Penyelesaian perselisihan hubungan industrial pada pengadilan hubungan industrial di Kota Padang
YUKO, Andri, Sigid Riyanto, S.H.,M.Si
2010 | Tesis | S2 Magister KenotariatanPenelitian ini bertujuan untuk mengetahui kriteria apa yang menjadi ukuran agar penyelesaian perselisihan hubungan industrial dapat dilaksanakan Pengadilan Hubungan Industrial pada Pengadilan Negeri Padang, untuk mengetahui bagaimanakah penyelesaian sengketa hubungan industrial di Kota Padang dan untuk mengetahui bagaimanakah peran notaris dapat dilibatkan dalam penyelesaian perselisihan hubungan industrial di Kota Padang. Penelitian ini merupakan penelitian yuridis sosiologis yaitu penelitian yang mempelajari peraturan perundang-undangan dan membandingkannya dengan pelaksanaan di lapangan.
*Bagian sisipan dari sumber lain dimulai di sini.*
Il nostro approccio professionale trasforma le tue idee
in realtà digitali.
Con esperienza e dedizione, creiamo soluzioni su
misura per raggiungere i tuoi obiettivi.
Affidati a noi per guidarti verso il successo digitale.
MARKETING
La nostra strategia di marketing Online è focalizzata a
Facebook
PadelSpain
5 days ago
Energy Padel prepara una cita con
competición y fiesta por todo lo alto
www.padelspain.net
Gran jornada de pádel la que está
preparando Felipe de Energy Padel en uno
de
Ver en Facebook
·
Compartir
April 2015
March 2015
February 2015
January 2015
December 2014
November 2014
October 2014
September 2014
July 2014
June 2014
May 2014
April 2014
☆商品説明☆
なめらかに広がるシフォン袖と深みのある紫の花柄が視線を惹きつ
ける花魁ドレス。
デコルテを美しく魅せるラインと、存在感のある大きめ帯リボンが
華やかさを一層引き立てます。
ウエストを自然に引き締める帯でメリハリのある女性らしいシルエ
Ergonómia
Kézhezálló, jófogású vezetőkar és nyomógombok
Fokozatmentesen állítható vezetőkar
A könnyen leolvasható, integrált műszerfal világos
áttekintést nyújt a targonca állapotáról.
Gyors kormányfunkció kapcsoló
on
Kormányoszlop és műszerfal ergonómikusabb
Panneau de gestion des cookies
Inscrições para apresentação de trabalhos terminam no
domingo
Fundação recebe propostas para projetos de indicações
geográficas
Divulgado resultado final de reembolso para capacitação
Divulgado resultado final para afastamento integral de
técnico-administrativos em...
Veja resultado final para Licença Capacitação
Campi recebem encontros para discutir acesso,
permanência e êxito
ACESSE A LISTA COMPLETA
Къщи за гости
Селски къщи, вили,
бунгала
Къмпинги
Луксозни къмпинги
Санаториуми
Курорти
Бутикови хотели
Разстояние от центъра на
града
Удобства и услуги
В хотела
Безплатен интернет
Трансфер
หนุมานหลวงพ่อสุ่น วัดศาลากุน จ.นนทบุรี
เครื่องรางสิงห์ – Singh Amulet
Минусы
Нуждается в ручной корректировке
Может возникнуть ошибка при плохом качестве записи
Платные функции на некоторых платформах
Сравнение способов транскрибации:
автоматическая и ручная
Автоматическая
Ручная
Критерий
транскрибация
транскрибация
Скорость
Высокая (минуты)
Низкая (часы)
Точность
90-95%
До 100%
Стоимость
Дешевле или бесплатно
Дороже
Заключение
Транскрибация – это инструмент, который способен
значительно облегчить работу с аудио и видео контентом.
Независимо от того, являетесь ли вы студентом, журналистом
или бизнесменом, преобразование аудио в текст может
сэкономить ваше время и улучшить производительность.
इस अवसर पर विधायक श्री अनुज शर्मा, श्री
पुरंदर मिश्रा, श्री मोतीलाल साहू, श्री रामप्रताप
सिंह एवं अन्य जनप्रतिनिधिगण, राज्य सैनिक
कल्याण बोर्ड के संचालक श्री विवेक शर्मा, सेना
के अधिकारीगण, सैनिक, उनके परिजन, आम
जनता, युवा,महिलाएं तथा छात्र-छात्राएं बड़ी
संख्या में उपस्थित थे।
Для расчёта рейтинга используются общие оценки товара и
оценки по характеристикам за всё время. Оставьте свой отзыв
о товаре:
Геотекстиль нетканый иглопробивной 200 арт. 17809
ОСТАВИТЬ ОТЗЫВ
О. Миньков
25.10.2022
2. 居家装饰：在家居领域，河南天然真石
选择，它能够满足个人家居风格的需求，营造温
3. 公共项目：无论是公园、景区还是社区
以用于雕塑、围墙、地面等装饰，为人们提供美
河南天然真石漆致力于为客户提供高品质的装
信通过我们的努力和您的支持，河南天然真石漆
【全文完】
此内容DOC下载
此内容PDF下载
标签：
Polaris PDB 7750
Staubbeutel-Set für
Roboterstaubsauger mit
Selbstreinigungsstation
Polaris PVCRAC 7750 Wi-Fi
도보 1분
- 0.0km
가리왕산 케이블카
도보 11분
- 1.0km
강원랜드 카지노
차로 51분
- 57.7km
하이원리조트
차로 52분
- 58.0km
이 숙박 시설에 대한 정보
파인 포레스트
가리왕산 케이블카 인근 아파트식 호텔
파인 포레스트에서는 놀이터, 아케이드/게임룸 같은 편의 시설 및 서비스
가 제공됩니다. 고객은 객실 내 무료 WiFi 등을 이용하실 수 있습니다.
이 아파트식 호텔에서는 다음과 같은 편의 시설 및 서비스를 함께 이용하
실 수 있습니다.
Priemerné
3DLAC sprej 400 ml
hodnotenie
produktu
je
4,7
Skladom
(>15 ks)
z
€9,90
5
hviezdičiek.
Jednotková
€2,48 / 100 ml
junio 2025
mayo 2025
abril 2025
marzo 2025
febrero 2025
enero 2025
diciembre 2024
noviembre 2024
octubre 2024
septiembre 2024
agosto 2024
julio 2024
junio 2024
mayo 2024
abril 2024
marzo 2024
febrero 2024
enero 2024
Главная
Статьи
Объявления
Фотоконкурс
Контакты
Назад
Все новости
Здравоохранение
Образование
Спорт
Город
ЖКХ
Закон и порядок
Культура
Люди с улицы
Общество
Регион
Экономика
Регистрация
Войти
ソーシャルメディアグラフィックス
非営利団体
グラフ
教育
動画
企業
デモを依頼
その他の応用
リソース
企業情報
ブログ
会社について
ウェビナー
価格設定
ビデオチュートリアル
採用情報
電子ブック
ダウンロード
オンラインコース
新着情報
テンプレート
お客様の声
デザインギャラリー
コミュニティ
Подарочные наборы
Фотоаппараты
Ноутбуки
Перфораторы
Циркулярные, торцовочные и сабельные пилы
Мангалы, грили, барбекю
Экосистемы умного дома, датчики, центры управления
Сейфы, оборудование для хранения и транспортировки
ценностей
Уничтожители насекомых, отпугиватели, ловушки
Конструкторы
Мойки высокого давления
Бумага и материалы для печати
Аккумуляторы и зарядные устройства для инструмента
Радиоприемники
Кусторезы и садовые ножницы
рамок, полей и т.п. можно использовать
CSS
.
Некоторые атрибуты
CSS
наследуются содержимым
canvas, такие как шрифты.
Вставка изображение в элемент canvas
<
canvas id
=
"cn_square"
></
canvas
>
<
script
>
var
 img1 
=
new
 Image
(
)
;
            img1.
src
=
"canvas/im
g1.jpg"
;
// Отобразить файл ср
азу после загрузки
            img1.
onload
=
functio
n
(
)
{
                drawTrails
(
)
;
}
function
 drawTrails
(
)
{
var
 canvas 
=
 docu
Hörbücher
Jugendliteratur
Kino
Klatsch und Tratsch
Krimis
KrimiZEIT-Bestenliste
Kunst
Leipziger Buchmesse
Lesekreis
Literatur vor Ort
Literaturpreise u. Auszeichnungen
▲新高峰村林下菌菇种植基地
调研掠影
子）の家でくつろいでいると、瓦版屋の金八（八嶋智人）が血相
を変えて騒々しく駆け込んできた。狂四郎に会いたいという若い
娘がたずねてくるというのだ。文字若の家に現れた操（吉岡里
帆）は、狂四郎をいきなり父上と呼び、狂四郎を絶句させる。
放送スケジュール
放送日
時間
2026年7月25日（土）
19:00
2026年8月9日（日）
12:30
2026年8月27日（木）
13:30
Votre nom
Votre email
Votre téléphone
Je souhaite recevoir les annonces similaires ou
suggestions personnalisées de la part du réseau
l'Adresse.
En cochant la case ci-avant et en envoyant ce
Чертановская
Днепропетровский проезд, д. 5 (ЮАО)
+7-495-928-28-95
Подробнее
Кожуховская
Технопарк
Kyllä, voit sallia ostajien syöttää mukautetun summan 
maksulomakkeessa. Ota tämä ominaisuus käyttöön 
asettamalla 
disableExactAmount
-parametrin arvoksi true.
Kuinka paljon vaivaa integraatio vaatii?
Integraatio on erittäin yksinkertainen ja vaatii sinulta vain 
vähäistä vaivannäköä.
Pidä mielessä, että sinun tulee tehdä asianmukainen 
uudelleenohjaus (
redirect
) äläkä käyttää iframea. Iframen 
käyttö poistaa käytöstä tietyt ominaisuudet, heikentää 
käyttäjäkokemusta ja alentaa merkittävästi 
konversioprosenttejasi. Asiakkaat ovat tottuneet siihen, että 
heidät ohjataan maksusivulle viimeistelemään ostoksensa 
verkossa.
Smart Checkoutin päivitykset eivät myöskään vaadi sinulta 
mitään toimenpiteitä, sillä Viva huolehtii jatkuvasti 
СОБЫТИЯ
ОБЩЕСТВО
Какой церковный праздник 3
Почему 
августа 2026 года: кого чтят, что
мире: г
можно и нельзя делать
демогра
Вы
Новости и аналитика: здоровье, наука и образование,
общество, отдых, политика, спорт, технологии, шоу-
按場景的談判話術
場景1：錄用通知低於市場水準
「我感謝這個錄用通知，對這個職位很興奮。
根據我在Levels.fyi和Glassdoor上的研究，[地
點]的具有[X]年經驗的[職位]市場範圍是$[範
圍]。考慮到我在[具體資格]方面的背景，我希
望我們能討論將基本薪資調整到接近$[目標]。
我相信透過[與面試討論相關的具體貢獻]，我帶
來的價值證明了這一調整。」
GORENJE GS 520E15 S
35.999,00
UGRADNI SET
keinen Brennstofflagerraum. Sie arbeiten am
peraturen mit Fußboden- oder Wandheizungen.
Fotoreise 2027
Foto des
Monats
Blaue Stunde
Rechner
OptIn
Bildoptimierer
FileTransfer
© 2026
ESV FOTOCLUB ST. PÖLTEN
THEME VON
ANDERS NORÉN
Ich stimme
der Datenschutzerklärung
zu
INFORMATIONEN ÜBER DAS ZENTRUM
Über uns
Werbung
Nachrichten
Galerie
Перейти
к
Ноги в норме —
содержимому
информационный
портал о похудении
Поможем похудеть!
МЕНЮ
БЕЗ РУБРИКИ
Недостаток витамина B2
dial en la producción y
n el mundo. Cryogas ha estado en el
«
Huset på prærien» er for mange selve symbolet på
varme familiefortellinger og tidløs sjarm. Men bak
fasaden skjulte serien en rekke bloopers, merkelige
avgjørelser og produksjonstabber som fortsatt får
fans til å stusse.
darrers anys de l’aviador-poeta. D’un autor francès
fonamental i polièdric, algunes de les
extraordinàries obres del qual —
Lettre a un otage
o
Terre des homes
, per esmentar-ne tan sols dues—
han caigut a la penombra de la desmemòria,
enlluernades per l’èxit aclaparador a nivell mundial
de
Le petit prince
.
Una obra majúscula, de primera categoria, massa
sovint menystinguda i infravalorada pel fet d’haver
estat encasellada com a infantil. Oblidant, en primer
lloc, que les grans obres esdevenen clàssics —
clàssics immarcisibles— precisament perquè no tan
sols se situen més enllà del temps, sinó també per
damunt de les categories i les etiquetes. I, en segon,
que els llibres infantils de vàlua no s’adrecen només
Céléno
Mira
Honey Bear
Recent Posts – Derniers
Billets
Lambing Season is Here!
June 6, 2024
Data yang digunakan adalah data primer dan data sekunder. Data primer adalah data yang didapat di lapangan berupa dokumen-dokumen dan wawancara langsung kepada pihak-pihak terkait dengan masalah ini. Data sekunder diperoleh dari buku-buku yang ditulis oleh para pakar, dokumen-dokumen, peraturan perundang-undangan yang berlaku yang berkaitan dengan masalah ini. Data-data yang terkumpul di analisis secara kualitatif dan hasilnya di publikasikan secara deskriptif. Hasil penelitian menunjukkan bahwa kriteria yang menjadi ukuran sehingga penyelesaian sengketa dapat dilaksanakan pengadilan hubungan industrial adalah gugatan yang diajukan hanya mengenai perselisihan hak, kepentingan, pemutusan hubungan kerja (PHK) dan perselisihan antar serikat pekerja/serikat buruh hanya dalam satu perusahaan, harus melampirkan risalah mediasi atau konsiliasi dari instansi di bidang ketenagakerjaan. Penyelesaian sengketa hubungan industrial di Kota Padang dilaksanakan oleh Pengadilan Hubungan Industrial yang secara organisasi berada dibawah Pengadilan Negeri Padang. Peran notaris dapat dilibatkan dalam penyelesaian perselisihan hubungan industrial yaitu dalam hal perjanjian kerja yang dibuat akta notarilnya atau perjanjian kerja yang di legalisasi oleh notaris, sehingga menjadi alat bukti yang sempurna dan memenuhi kepastian hukum.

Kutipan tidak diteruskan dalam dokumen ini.